Overnight we sailed slowly through the fjords, passed Alesund and on towards Åndalsnes, a small town set at the mouth of the Rauma River and which is recognised as being the gateway to the rugged wilderness of Romsdalfjord. Towering mountains form a backdrop and within a few miles is the ‘Troll Wall’. Trolveggen is Europe’s highest vertical cliff, some 6000 feet high and which, before being banned, was used by ‘Base’ jumpers to practise their scary sport.

Our day was to be somewhat less challenging as we managed to take the Rauma Railway tour, a 35 mile journey through some incredible scenery. Our particular group took the return journey by rail, first taking a coach up to Bjorli station, stopping for twenty minutes at the very base of the Troll Wall in order to take photos of the stunningly impressive scenery. The railway has to cross the Rauma River several times in order to cope with the change in altitude.
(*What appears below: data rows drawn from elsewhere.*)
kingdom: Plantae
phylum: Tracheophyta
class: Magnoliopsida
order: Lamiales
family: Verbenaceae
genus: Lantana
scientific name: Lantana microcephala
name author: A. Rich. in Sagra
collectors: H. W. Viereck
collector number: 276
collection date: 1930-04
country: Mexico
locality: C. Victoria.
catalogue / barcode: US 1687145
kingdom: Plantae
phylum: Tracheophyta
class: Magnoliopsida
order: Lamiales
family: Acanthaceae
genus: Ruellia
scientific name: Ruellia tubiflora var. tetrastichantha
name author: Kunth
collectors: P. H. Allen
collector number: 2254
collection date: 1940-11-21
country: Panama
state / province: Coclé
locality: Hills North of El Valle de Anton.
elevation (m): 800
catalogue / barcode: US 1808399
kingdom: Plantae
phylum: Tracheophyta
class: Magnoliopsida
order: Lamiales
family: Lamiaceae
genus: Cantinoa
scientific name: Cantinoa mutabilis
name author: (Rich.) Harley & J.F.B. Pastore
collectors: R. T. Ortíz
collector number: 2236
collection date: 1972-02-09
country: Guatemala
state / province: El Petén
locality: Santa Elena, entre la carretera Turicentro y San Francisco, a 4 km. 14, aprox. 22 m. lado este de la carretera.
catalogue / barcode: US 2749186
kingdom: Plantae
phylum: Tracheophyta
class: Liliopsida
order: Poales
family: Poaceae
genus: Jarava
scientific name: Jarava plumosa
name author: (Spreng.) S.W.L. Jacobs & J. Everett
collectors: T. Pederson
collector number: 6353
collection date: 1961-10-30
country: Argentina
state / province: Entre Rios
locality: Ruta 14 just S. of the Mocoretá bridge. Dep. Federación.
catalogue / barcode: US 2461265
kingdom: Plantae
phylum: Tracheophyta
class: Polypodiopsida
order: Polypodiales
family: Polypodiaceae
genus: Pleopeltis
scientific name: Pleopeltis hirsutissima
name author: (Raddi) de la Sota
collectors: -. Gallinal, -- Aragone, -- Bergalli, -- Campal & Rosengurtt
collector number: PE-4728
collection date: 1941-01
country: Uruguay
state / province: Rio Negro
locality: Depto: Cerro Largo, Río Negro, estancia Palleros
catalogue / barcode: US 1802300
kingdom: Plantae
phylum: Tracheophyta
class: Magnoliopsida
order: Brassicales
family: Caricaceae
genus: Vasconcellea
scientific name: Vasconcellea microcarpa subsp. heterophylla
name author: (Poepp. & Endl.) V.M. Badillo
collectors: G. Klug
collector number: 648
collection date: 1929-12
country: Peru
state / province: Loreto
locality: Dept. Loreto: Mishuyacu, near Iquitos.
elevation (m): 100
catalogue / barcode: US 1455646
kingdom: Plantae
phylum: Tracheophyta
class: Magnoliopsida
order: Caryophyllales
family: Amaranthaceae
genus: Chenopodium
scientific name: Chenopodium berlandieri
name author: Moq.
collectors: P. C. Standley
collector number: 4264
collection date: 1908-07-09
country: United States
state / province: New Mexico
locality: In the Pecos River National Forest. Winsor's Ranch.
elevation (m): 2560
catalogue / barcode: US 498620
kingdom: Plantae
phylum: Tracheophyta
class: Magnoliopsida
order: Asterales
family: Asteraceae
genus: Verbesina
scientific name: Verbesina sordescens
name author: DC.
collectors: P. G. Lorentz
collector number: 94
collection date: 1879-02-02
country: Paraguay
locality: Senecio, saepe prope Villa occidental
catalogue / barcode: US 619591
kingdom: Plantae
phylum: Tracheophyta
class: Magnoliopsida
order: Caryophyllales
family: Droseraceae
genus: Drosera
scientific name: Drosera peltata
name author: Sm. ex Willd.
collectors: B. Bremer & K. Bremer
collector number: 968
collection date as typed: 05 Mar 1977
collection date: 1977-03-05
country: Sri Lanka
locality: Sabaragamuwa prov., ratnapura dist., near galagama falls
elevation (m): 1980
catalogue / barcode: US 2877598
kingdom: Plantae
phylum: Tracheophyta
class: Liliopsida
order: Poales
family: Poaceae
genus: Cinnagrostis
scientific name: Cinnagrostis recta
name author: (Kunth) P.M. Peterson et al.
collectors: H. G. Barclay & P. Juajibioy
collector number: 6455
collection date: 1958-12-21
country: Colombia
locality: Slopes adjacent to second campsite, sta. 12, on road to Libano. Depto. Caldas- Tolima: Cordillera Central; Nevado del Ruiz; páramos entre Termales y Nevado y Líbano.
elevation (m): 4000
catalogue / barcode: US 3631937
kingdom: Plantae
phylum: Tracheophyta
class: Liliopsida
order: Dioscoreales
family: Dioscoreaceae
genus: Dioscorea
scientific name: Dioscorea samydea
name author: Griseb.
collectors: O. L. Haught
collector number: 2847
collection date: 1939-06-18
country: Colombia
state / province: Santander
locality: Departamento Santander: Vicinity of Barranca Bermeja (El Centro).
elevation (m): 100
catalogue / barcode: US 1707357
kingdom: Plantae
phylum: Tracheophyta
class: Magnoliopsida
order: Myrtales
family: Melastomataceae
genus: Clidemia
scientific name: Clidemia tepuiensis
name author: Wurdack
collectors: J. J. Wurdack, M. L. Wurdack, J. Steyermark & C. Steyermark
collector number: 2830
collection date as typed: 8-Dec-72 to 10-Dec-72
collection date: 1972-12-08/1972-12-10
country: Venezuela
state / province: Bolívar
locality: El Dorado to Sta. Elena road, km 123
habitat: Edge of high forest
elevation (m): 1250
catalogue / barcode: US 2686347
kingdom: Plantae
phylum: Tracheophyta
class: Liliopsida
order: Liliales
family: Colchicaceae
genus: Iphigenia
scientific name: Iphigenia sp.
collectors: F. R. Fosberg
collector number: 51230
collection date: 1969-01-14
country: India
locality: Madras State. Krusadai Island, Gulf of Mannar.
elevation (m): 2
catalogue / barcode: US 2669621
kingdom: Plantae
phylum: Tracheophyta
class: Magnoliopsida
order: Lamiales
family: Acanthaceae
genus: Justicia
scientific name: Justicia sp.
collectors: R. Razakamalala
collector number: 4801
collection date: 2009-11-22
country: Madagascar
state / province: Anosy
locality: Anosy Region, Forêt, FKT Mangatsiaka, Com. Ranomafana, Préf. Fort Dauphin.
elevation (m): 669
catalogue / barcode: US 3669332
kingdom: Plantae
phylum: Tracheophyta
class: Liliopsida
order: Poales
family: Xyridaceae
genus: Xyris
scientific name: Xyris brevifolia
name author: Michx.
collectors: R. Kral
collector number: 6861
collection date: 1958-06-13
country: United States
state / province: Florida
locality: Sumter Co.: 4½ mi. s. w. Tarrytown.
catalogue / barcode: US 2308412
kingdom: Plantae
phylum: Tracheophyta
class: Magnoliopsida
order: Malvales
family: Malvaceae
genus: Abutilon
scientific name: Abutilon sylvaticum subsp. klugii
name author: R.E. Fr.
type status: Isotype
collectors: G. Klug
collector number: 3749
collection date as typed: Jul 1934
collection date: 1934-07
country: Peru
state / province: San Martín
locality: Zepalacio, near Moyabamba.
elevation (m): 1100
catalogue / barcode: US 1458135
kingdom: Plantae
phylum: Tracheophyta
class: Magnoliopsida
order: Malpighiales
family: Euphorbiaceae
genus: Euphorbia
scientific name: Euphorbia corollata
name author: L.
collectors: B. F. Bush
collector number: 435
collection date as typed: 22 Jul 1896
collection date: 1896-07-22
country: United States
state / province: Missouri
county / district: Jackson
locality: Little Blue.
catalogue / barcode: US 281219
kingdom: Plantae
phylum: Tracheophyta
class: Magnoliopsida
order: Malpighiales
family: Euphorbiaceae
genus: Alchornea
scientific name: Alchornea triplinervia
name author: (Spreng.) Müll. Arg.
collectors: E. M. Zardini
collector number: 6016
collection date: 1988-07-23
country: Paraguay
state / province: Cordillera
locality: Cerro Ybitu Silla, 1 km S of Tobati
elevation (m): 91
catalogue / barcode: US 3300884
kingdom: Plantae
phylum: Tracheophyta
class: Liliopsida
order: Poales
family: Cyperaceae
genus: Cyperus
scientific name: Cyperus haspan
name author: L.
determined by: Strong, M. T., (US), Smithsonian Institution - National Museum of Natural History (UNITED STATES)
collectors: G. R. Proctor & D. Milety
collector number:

There are several attractive stone built bridges including the Kylling Bridge which took ten years to build by local people and was completed in 1923. The train makes an almost complete circle inside the mountain after entering the 1,340 meters long Stavem Tunnel before emerging in the opposite direction 19 meters below.

Once back on board, and with a slow speed run over to the Shetlands, I elected to stay at anchor overnight and it was to be a very special evening. Our guest tenor Lee Bradley had a magical early evening concert on deck as the sun was setting between the mountains, and then the darkness slowly descended. Later, only the lights of the scattered houses along the fjord could be seen reflecting off the still waters, while above the black shadow of mountains, the stars filled the cold clear sky.